To illustrate what COPQ captures we will consider a product recall by Mattel a few years ago. Mattel identified that there was too much lead in the paint used on some toys produced in China so they instigated a product recall. The COPQ of giving lots of customers their money back and destroying the product are obvious. But what about the damage to Mattel’s reputation? How much more did Mattel spend on advertising to bolster their brand image; how many sales did they lose at Christmas. Harder to measure, but both are very real costs of poor quality.
In their book ‘Six Sigma’, Mikel Harry and Richard Schroeder provide an assessment of the likely levels of COPQ depending on your organisation’s performance based on their experiences with a wide number of organisations.

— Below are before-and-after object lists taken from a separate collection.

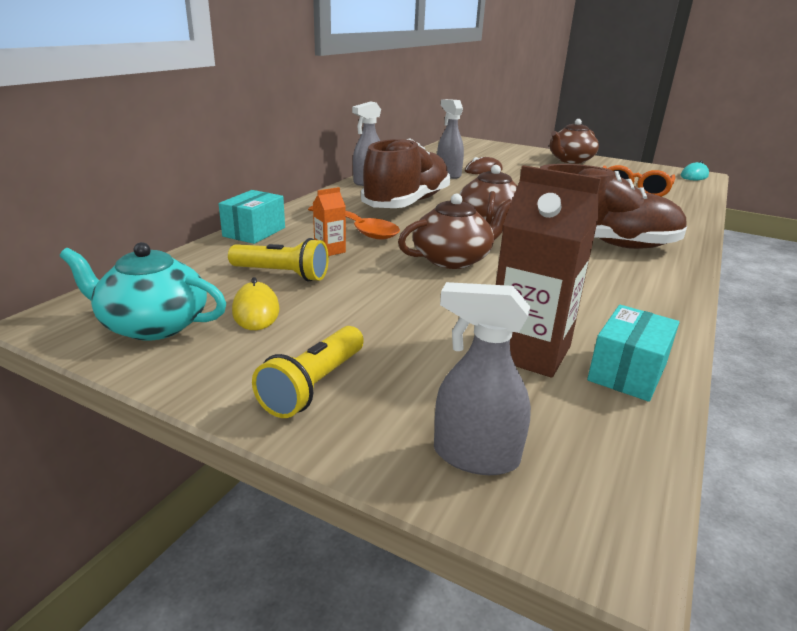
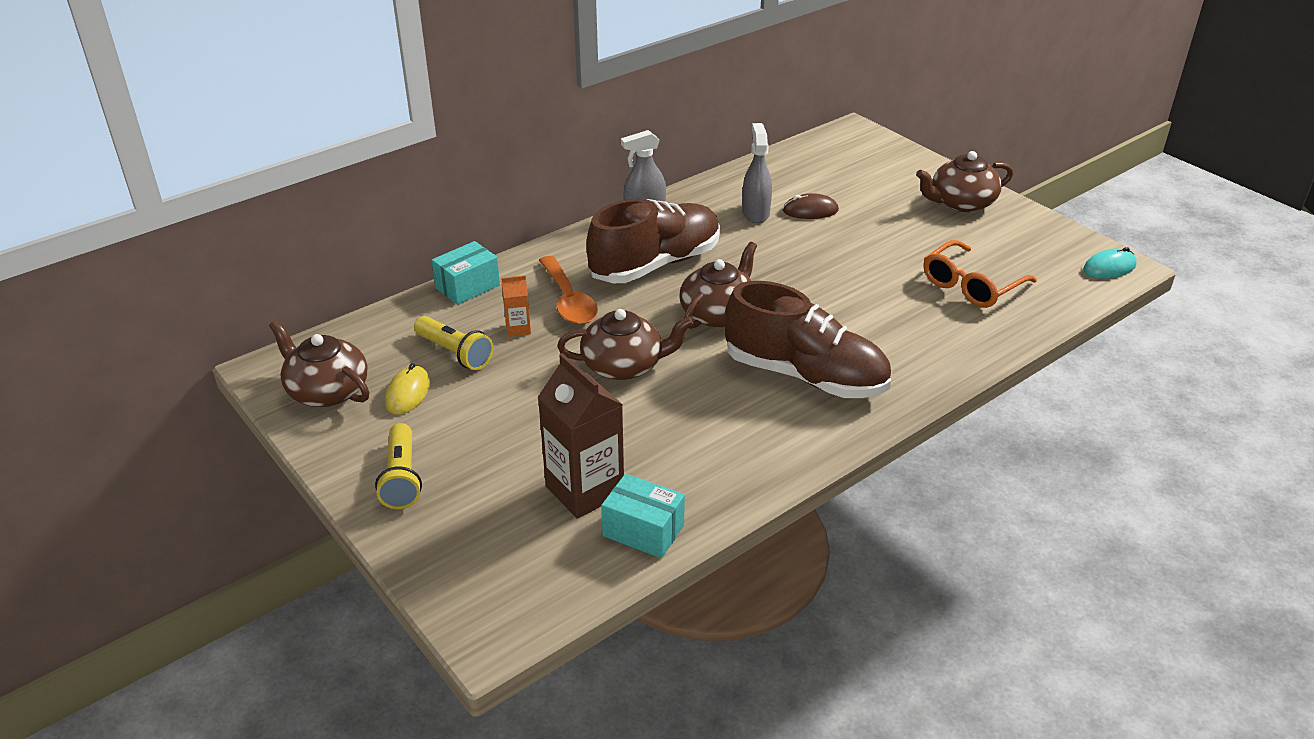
camera: 25 degrees right, 10 degrees up
turquoise teapot [60,242,226,341] -> brown teapot [269,320,369,407]
yellow flashlight [252,326,364,418] -> yellow flashlight turned 60 degrees counterclockwise [375,423,422,509]
grey spray bottle [434,282,531,475] -> none
turquoise box [587,305,680,402] -> turquoise box turned 60 degrees clockwise [601,474,685,558]

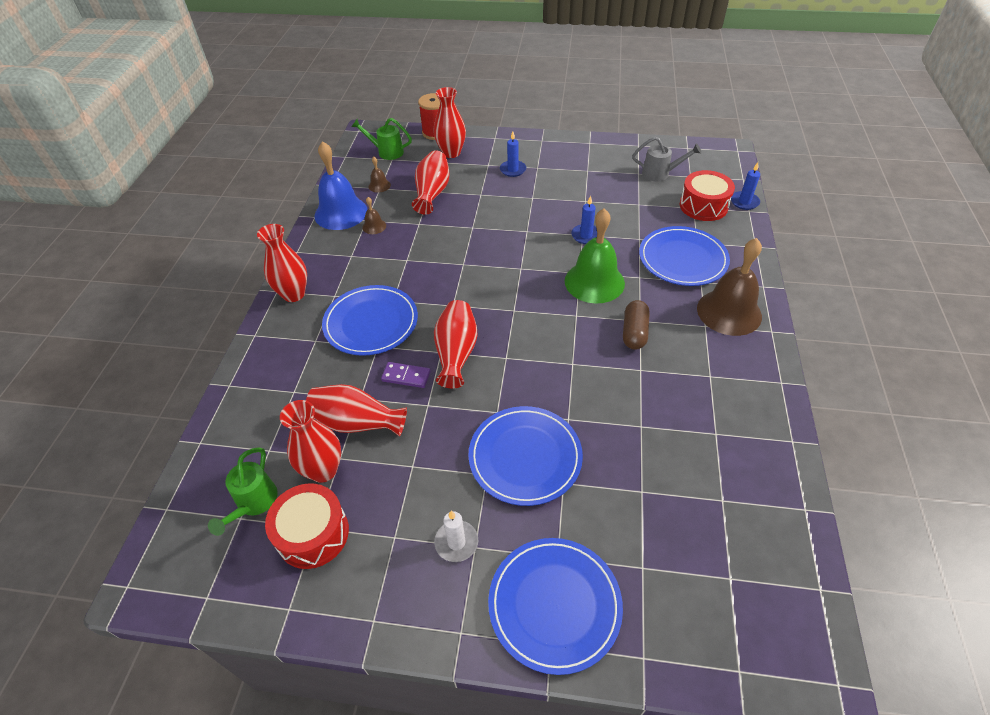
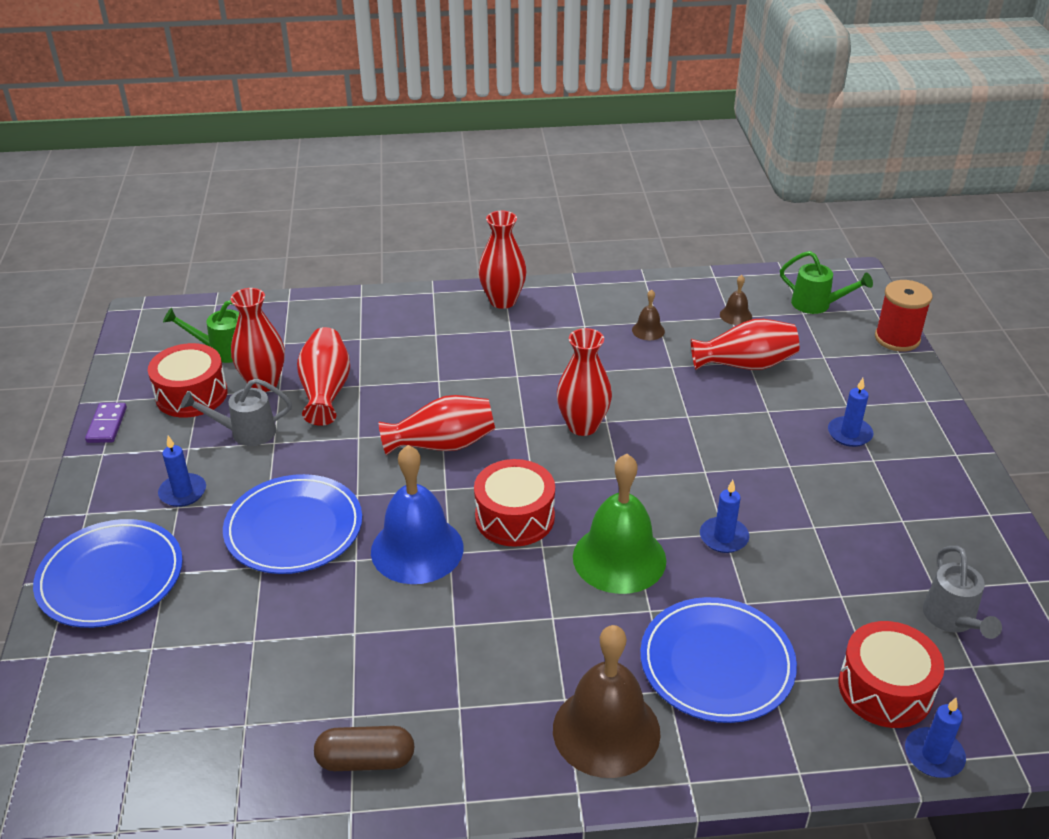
camera: 75 degrees right, 10 degrees down
blue bell [314,141,368,230] -> blue bell moved to [371,445,463,584]
blue plate [322,285,418,356] -> none
green watering can [351,118,412,160] -> green watering can turned 120 degrees clockwise [780,251,873,314]
purple domino [381,362,431,388] -> purple domino moved to [85,403,127,443]
red vase [433,87,466,158] -> red vase moved to [557,328,612,436]
white candle [434,510,478,562] -> blue candle [158,436,206,507]
brown capsule [623,300,650,350] -> brown capsule moved to [314,726,415,771]
none -> grey watering can [181,378,292,446]
none -> red drum [474,459,555,547]

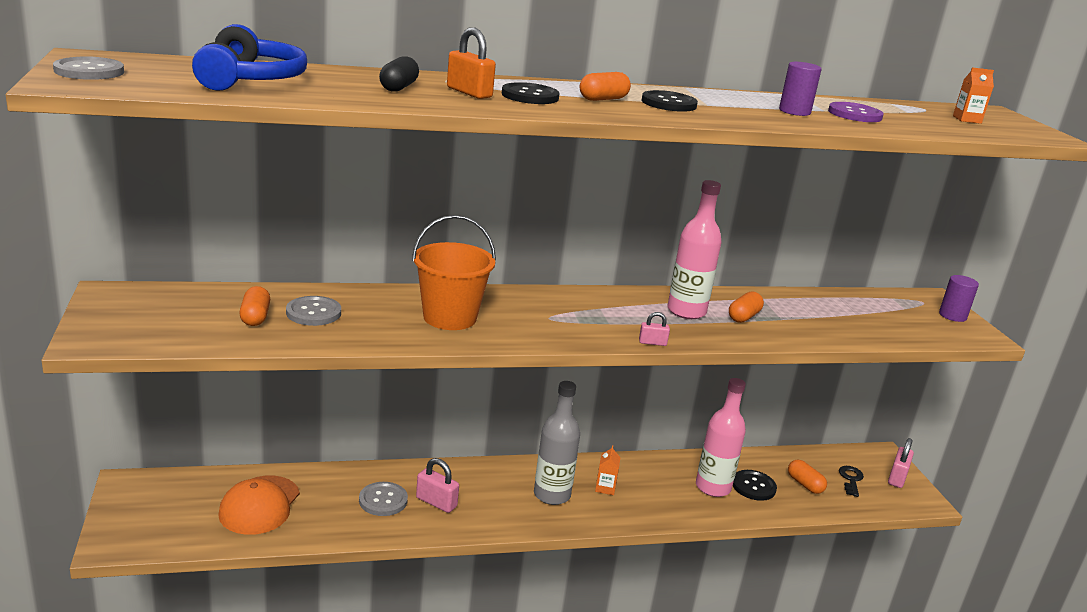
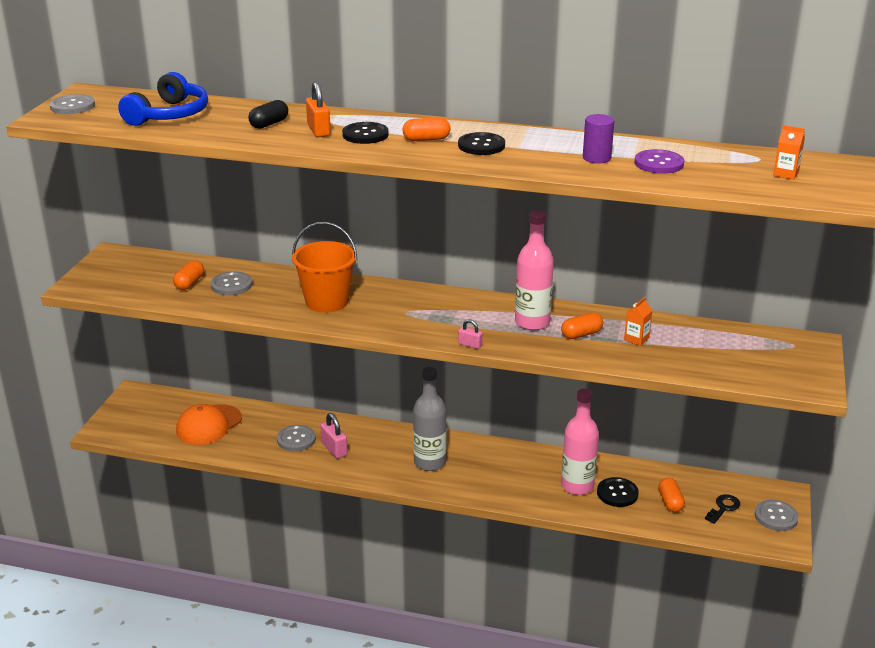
camera: 30 degrees right, 5 degrees up
orange carton [595,445,621,495] -> orange carton moved to [624,297,653,346]
pink padlock [888,438,914,488] -> grey button [755,500,799,531]
purple cylinder [939,275,979,322] -> none

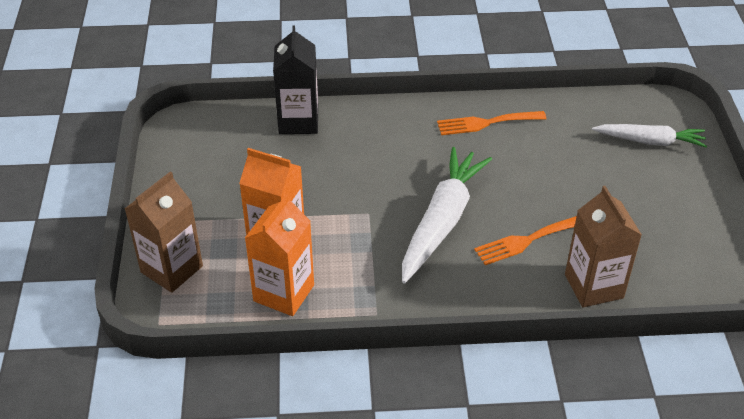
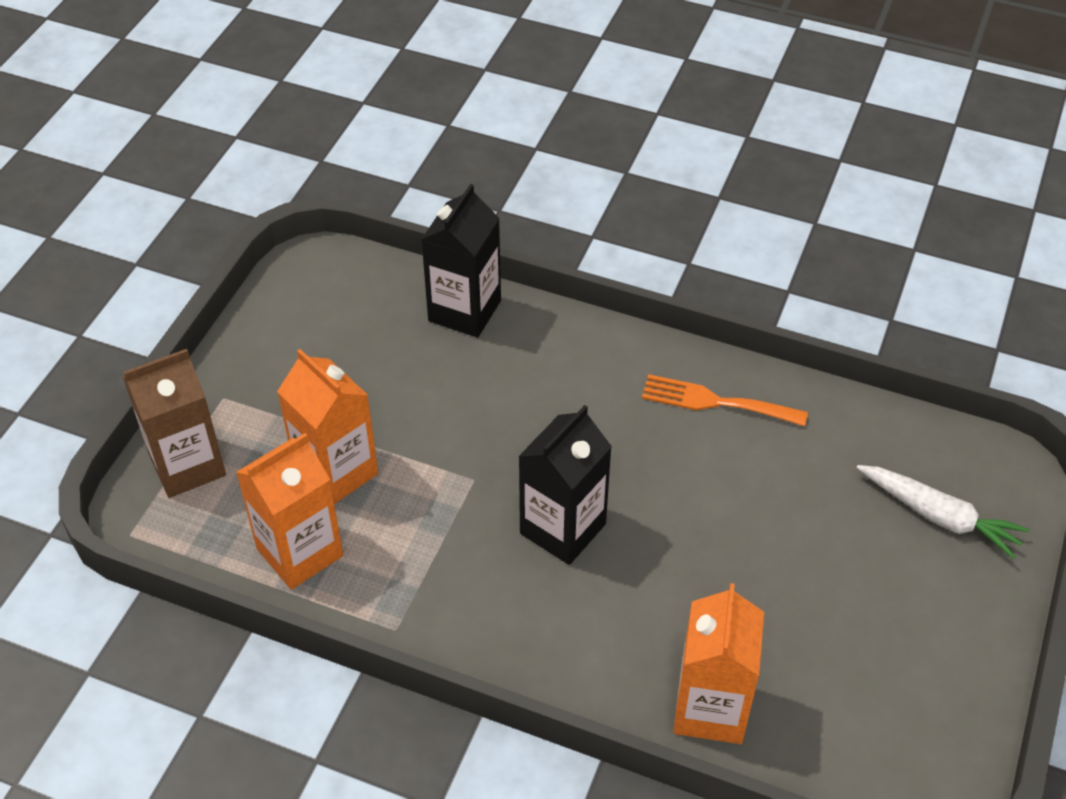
camera: 25 degrees right, 5 degrees up
white carrot [402,147,492,283] -> black carton [518,405,612,565]
orange fork [474,216,577,265] -> none
brown carton [565,186,642,307] -> orange carton [673,583,764,744]

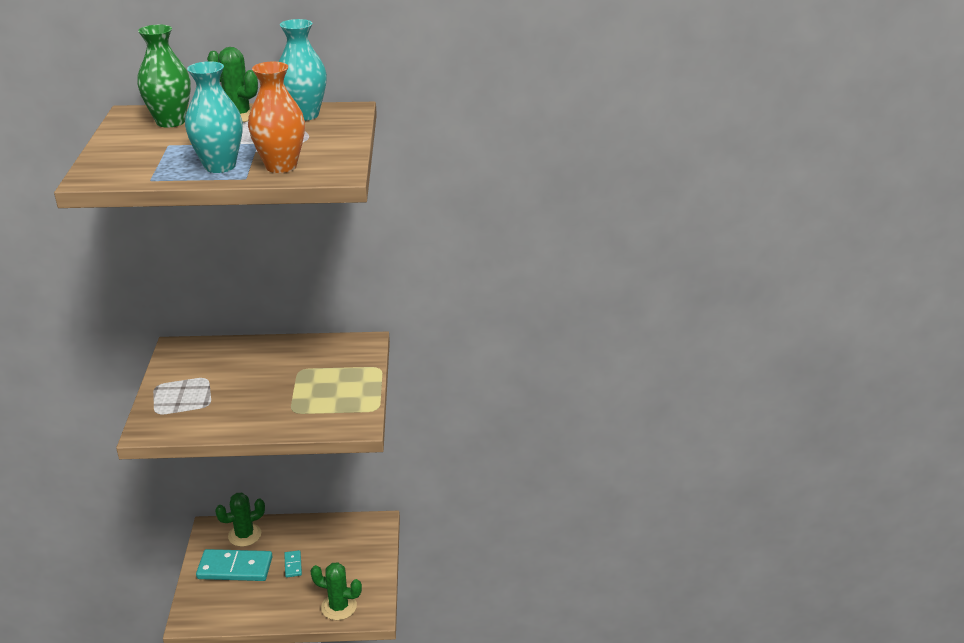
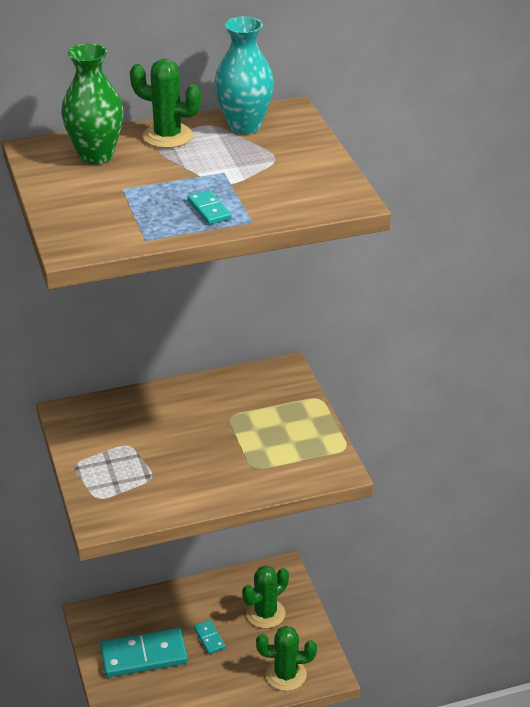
camera: 15 degrees left, 5 degrees up
turquoise vase [185,61,243,173] -> turquoise domino [187,190,232,225]
green cactus [215,493,265,547] -> green cactus moved to [242,565,289,629]
orange vase [248,62,305,173] -> none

Many organisations that have not initiated continuous improvement programmes will have processes that perform at a 2 or 3 sigma level. Their costs of poor quality will be very significant and the failures will be commonplace. In fact, things going wrong may well be considered to be the norm. With one insurance client we found that 20% of the submissions to support “no claims bonuses” had missing documents – this was considered the norm and their processes to chase the missing documents were well established. They had done nothing to improve their communications to customers so that a high percentage of the submissions were correct. Expediting processes like this become established practice but are very clearly a COPQ; not to mention processing the submission at least twice.
If your competitors achieve a performance of 5 or 6 sigma across their processes then their COPQ will be significantly lower. They may choose to make more profit or undercut you; if it is the latter you will struggle to survive yet they will still be making money!
Do you know your organisation’s Cost of Poor Quality? If not, don’t you think that you should?